RECESS January 2012

15Jan12

I went to RECESS yesterday in NYC. It is just about the longest trip I will make for a single day of gaming fun. And a lot of fun it was.

First, I played Lady Blackbird. I had never played before, so it was interesting to see the New Hotness of 2009 in action. It was interesting, and once I figured out how to play my character, it was good. I wound up with Kale, the sneaky mechanic, and I suck at playing sneaky characters. Plus, the dice hate me, as usual. Twice I rolled eight dice or more and got only a single success. I can see why people love this game. It’s like licking the spatula covered with cake frosting: pure confectionary sweetness. The simplicity of straight forwardness of character advancement is great. But that fact that there is really nothing else to the game besides character advancement left it feeling a bit hollow to me.

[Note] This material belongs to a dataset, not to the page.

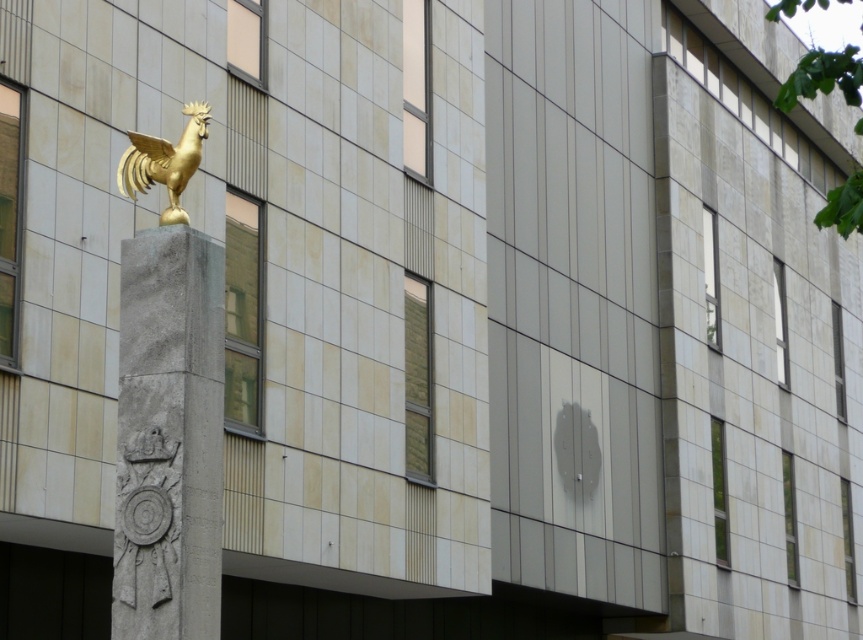
You are an architect designing a new building and want to place a decorative element similar to the gold metallic rooster at upper left next to the gray stone column at center. Based on their sizes, which one should be placed first to ensure proper spacing?

The gray stone column at center is wider than the gold metallic rooster at upper left, so it should be placed first to ensure there is enough space for both elements.

You are standing in front of the modern building with the golden rooster statue on the pedestal. There are two points marked on the ground in front of you. The first point is at coordinate point (193, 493), and the second is at point (134, 188). Which point is closer to you?

Point (193, 493) is in front of point (134, 188), so it is closer to you.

After my trivia team lost badly, I played Steal Away Jordan. I had never played before, and the setting was not the traditional pre-Civil War American south. It was late seventeenth century Brazil, a period I had known nothing about. We played rebel slaves who had set up our own strongholds in the Amazon rain forest, faced with the arrival of a Portuguese military force intent on wiping us out. It was an interesting setup.

We had King Zumbi, the warlike leader of the rebels. We had a martial artist possessed by his god. We had a young man bought and sold for his beauty, ready to throw away his life for a chance to kill one of his oppressors. We had a young girl gifted in the ways of magic. And I played a spy on the plantation, with regrets about a man he had killed to try to win a woman’s heart. Oh, and I could turn into a panther. The game ended up with a big fight scene where we routed the Portuguese and saved the day!

The game mechanics were also interesting. The way the dice work, it’s more likely that you’ll wide up with negative numbers than positive ones. So we had a number of conflicts where one side ended up with negative five and the other side had negative three. While, mathematically it doesn’t matter, it also imbues a sense of powerlessness into the game. You fight and you struggle and you make preparations and you get … a negative three! I didn’t get to chat with Julia after the game, but I imagine that was a deliberate design decision.

Also, the way that the dice combine made help interesting. In essence, you roll a bunch of d6s. Every single 1 you roll is worth -1. Every pair of “Lucky Sevens” you roll is worth +1. A “Lucky Seven” is a pair of either 5 +2 or 3+4. 6s count for nothing, and after you pull out all your scoring dice, you must take one more reroll of your non-scoring dice.

If you were really looking at succeeding, you probably didn’t want help, since every roll is more likely to come out negative rather than positive. Your helpers are more likely to drag you down. This morning, my game designer brain is chewing over the possibilities. I kinda want to explore the possibilities that you can trade individual dice with your helpers. So, if I’m left with some 4s that I don’t have any 3s to match them with, I want to be able to take a 3 from my helper and give him a 1 in exchange. If our totals don’t add, but we each suffer our own consequences, this would produce higher numbers and choosing to give someone help would have a lot more dramatic weight to it.

Of course, I’d want the whole question of who helps whom to be decided by the bargains that took place in earlier scenes. So, if I agree to be your helper in task X, in exchange for you being my helper in task Y, then I know that task X is going to be painful for me. But I also know that I have a better chance of success on task Y. I’d also have something about if you are subservient to another, you have to take their trades. To refuse to do so is an act of revolt and dangerous.

I’m not sure if it was the unfamiliar historical setting, or the action movie aesthetic that the GM was going for, or the rushed nature of a convention game, but I didn’t feel like there was much danger in the game, as much as arbitrariness. Which was likely another deliberate design choice. It’s an interesting game. I think I’ll order a copy.

Thanks to all for making RECESS a great day of fun!